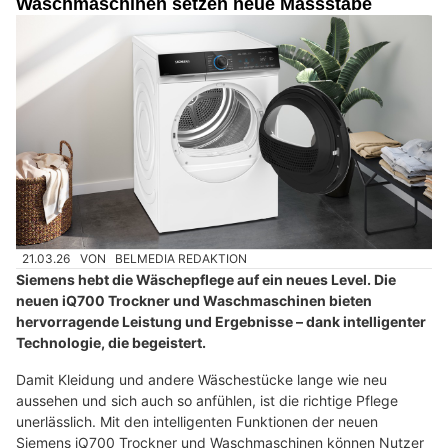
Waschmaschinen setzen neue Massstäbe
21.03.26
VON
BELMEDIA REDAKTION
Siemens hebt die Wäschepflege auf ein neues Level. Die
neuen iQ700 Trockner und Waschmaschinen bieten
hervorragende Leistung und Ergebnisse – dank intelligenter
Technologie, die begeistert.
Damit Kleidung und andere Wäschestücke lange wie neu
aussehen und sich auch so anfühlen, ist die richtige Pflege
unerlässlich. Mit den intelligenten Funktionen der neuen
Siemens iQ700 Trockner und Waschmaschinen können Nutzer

# # # # #

■ **DESCRIÇÃO DO PROBLEMA**
Reescreva a listagem inteira trocando "Waschmaschinen" por "Waschautomaten" e deixando todo o resto como está. Não inclua as imagens na resposta.

■ **RESPOSTA DO EXERCÍCIO**
Waschautomaten setzen neue Massstäbe
21.03.26
VON
BELMEDIA REDAKTION
Siemens hebt die Wäschepflege auf ein neues Level. Die
neuen iQ700 Trockner und Waschautomaten bieten
hervorragende Leistung und Ergebnisse – dank intelligenter
Technologie, die begeistert.
Damit Kleidung und andere Wäschestücke lange wie neu
aussehen und sich auch so anfühlen, ist die richtige Pflege
unerlässlich. Mit den intelligenten Funktionen der neuen
Siemens iQ700 Trockner und Waschautomaten können Nutzer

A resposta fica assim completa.